These 11 powerful photos offer a glimpse of life on death row.
It's been 10 years since California's last execution. But death row continues to grow.
What began in 1852 as 20 acres of seaside land purchased for $10,000 is now known as San Quentin State Prison.
Today, the prison covers 432 acres, and it houses over 4,000 men, including hundreds of men who are on death row.
Visitors arrive at San Quentin State Prison in 2015. All photos by Justin Sullivan/Getty Images.
At San Quentin, nearly 700 men live on death row.
It's the only correctional facility in California for condemned men. But there's a problem: There hasn't been an execution at San Quentin since 2006. That means that those hundreds of men are waiting (and waiting, and waiting) for their death sentences to be carried out — and some have been waiting for more than 10 years.

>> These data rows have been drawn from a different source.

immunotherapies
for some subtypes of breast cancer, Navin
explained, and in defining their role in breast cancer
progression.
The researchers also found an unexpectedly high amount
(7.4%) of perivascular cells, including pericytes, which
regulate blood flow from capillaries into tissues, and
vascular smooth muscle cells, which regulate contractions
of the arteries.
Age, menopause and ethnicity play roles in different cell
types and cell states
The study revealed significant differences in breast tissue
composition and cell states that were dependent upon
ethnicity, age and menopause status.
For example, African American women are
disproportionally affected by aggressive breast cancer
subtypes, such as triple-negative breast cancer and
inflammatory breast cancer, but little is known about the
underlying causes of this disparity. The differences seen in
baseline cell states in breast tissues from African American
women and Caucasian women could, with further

Why the wait? Legal challenges surrounding the cocktail of drugs used during lethal injections have put executions on hold. In November 2016, California voters will decide whether to eliminate the death penalty entirely or, at the very least, expedite the process. But until then, these men's futures hang in flux.

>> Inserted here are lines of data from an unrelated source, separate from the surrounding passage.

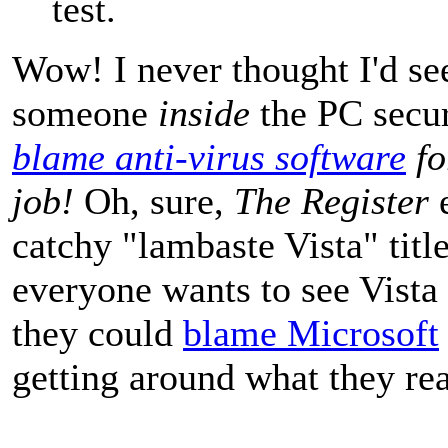
test.
Wow! I never thought I'd se
someone
inside
the PC secur
blame anti-virus software
fo
job!
Oh, sure,
The Register
e
catchy "lambaste Vista" titl
everyone wants to see Vista 
they could
blame Microsoft
getting around what they rea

Regardless of where you stand on capital punishment, the current prison system is inarguably flawed.
While prison should remain a punishment, especially for the most dangerous offenders, keeping a future in the balance for literally decades at a time is borderline inhumane. The condemned inmates live in single cells, with limited access to fresh air or mental enrichment.
These photos reveal just what it looks like to spend your days trapped in an outdated facility, within a broken system, where your only options are to wait and wonder.

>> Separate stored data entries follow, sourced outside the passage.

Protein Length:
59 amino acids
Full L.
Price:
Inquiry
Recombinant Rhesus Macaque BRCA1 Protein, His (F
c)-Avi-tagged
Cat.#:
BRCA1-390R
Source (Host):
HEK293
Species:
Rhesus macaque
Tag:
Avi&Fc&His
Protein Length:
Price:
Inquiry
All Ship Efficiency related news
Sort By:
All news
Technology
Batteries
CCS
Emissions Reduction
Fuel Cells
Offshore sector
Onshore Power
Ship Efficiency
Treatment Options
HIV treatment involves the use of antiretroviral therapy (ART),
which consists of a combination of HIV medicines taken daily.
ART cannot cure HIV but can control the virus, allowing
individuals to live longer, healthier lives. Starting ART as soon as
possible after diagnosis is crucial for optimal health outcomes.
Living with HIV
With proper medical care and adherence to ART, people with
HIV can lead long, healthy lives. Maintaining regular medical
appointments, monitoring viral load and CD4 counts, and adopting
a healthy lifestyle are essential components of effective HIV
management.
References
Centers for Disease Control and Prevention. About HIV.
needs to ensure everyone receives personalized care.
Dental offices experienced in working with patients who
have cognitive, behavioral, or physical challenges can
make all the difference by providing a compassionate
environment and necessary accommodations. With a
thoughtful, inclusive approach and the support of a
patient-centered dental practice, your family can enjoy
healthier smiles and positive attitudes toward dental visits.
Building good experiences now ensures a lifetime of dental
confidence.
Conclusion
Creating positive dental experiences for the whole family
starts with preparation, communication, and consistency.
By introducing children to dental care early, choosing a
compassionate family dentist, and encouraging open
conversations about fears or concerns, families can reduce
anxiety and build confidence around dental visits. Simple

1. Little has changed in San Quentin's East Block — where condemned inmates are held — since it was built in 1930.
2. Nothing is automated. Each cell is opened and closed by hand.
3. Unlike inmates in the general population, where men are kept two to a cell and have access to enrichment programs, inmates on death row spend most of their days alone.
4. If you think it's lonely and isolating, you're right.
4. In their single cells, some write or draw.
5. Others study or read to pass the time.
6. Outside time is limited to four days a week, when inmates get access to an exercise yard.
7. There, they can workout.
8. Or pace.
9. Or just think.
10. There's always plenty of time for that.
11. After all, waiting is what they're on death row to do. The question is — for how long?
A Mickey Mouse clock marks the time, along with a little graffiti from someone with a cruel and unusual sense of humor.
And this isn't just California's problem — it's a problem everywhere.
Between sentencing and execution, inmates on death row can wait an average of 190 months. That's up from 74 months in 1984.
It's clear our corrections system wasn't built for this — unduly cruel sentences of indeterminate length in prisons more than a century old. Surely there's a way to get justice for victims and punish perpetrators without sacrificing our own humanity.